The giant enemy crab isn't good when it comes to infosec.
 
No offense to anyone reading this thread in the future, but I recommend buying a psp if you're really hurting for an emulation machine that can play a fuckton of games. The memory cards are pennies now while the vita ones still maintained their price at the time of this post (probably to discourage pirating and cracking). Plus you can use a variety of memory cards with the psp, with the vita sony is the only game in town.

I have a fat psp I've had since 2006 that somehow still works. I also had a slim one but the screen is prone to dead pixels due to the thinner lcd used, plus most of the buttons eventually stopped working. The drawbacks of the fat psp are still the same as they were on launch about 5 hour battery life (you can find replacement batteries cheaply enough), you may have to use the 'claw maneuver' to play certain games, plus it's hefty and fragile in certain places.
 
Use https://vita.hacks.guide/ like Piss said, there are different means to hack the handheld depending of what firmware you're on. 3.60 is generally considered the best because you could just hack the thing from viewing a website in the browser (then install Enso, a permanent hack on boot), but the very late Vita models have motherboards with 3.61+ FW by factory default. 3.65 is the second best firmware and the last one that can enable Enso yet. It's obligatory to own an official memory card in order to hack the original OLED model, but the small 4GB card is fine enough for that task. PSTVs and Slim models have their onboard 1GB memory space to make things easier.

▶ _Supplied data_:
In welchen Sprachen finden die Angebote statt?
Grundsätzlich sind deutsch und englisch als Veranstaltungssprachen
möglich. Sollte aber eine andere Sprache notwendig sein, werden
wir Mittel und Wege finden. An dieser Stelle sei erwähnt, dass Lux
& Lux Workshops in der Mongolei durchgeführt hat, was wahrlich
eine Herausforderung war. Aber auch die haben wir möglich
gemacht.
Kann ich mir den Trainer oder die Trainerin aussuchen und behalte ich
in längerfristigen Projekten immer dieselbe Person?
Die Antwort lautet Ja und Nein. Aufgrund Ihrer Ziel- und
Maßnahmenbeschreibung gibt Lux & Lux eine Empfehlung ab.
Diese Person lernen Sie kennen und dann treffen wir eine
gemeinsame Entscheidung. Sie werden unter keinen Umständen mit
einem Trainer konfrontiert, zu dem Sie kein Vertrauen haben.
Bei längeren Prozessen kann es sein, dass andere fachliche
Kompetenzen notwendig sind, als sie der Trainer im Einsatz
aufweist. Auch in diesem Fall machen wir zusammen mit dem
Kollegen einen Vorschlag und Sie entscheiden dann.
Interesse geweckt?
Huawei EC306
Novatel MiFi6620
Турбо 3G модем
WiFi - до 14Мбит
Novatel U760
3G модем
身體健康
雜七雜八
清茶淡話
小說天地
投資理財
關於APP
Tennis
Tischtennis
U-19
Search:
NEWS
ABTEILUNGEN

* * *

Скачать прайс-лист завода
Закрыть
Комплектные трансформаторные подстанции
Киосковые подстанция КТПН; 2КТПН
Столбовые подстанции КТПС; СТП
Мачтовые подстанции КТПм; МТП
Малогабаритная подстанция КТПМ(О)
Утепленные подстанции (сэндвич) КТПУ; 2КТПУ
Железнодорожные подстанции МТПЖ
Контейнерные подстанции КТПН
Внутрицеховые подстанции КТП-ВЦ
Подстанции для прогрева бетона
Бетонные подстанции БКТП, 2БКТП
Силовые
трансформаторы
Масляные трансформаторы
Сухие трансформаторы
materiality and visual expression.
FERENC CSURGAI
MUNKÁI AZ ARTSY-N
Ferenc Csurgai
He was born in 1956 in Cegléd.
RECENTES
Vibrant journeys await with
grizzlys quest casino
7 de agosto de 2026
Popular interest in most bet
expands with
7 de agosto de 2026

▶ _Complete the following_:
a) According to the post about the PSP and Vita, what are the drawbacks of the fat PSP? List each one.
b) From the records, return the part that opens with the line containing "In welchen Sprachen" and closes with the line containing "ABTEILUNGEN". Copy each line unchanged.

▶ _Solutions_:
a)
- About 5 hour battery life
- You may have to use the "claw maneuver" to play certain games
- It's hefty
- It's fragile in certain places

b)
In welchen Sprachen finden die Angebote statt?
Grundsätzlich sind deutsch und englisch als Veranstaltungssprachen
möglich. Sollte aber eine andere Sprache notwendig sein, werden
wir Mittel und Wege finden. An dieser Stelle sei erwähnt, dass Lux
& Lux Workshops in der Mongolei durchgeführt hat, was wahrlich
eine Herausforderung war. Aber auch die haben wir möglich
gemacht.
Kann ich mir den Trainer oder die Trainerin aussuchen und behalte ich
in längerfristigen Projekten immer dieselbe Person?
Die Antwort lautet Ja und Nein. Aufgrund Ihrer Ziel- und
Maßnahmenbeschreibung gibt Lux & Lux eine Empfehlung ab.
Diese Person lernen Sie kennen und dann treffen wir eine
gemeinsame Entscheidung. Sie werden unter keinen Umständen mit
einem Trainer konfrontiert, zu dem Sie kein Vertrauen haben.
Bei längeren Prozessen kann es sein, dass andere fachliche
Kompetenzen notwendig sind, als sie der Trainer im Einsatz
aufweist. Auch in diesem Fall machen wir zusammen mit dem
Kollegen einen Vorschlag und Sie entscheiden dann.
Interesse geweckt?
Huawei EC306
Novatel MiFi6620
Турбо 3G модем
WiFi - до 14Мбит
Novatel U760
3G модем
身體健康
雜七雜八
清茶淡話
小說天地
投資理財
關於APP
Tennis
Tischtennis
U-19
Search:
NEWS
ABTEILUNGEN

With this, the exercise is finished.